I agree with Moore that 11 priority platform driving >$1bn revenues is very impressive, as is $27bn of revenues generated in 2021. Demand for these types of products does not go out of fashion, and given an ageing global population, Medical Devices offers solid growth prospects for the long-term, is practically recession proof, and provides excellent ballast, alongside Consumer Health, against the more fluctuating fortunes of the pharmaceutical division.

JNJ Share Price Target

Over the past 12 months, the spread between JNJ’s high and low share price is the smallest amongst the US’ “Big 8” pharmaceuticals, at 20%. It’s hardly surprising when we consider that JNJ’s market cap is nearly $150bn more than its nearest rival, Eli Lilly, which represents a far more speculative investment opportunity, based on the promise of drugs that are unproven in a commercial setting.
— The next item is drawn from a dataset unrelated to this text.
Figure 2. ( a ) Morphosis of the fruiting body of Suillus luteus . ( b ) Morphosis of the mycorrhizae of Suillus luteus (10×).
JNJ is therefore likely the least risky investment amongst the US big pharmas, but equally it’s not going to provide investors with too many exciting overnight gains – it’s just too big for that.
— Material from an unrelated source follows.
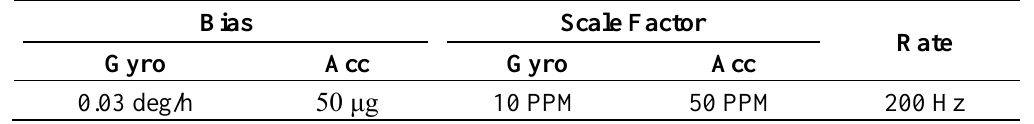
Table 1. Inertial sensors specifications.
JNJ’s net profit margin has risen above 20% in recent years – in Q222 it was nearly 28%, on an adjusted basis, with net earnings being $6.9bn, according to the company’s 8K submission.

I use discounted cash flow analysis and EBITDA multiple analysis to calculate a share price target for JNJ – I will share detailed findings in a separate post soon – and I use a CAGR of 3.5%, with profit margin increasing from 20% in 2022, to nearly 24% by 2030, when I forecast revenues of ~$128bn, and free cash flow of >$35bn, and perhaps >$45bn when we add back depreciation and amortization.

Using a weighted average cost of capital of ~10%, my DCF analysis provides me with a target share price of exactly $173, however – the price at which JNJ shares trade at today! My EBITDA calculation is a little higher – $199, for an average of $186.

Conclusion – Too Big To Fail, Too Big To Grow – JNJ Is Unlikely To Let Its Investors Down

My share price target sums up the JNJ opportunity accurately, in my view. The company is in some ways a victim of its own success. Unlike with other pharmas – or earlier stage biotechs – a billion or so of revenue lost or gained here and there makes very little difference to the share price fortunes of JNJ.

The company’s total liabilities of >$100bn mean it is leveraged to the tune of nearly 5x EBITDA, which is concerning, but the debt is rated AAA at Standard & Poor’s, and JNJ has few cash flow concerns.

Investors may be better off buying JNJ’s debt rather than its equity – the yield is superior to the yield from the dividend, and there is better protection – but with that said, there is always a chance that JNJ develops the next major cancer drug, or the next COVID antiviral – resistance to Pfizer’s Paxlovid is growing – or a cardiovascular or hypertension or diabetes drug that adds another $10bn of revenues to the top line.

JNJ is so large and well resourced it would be almost foolish to bet against a development of that nature, and with so much downside protection in place, it’s a safe bet to make. My gut feeling is that in five years’ time JNJ stock will be worth ~30% more than it is today, just as today’s price is ~30 more than five years ago. That’s a perfectly decent return to contemplate whilst collecting the dividend.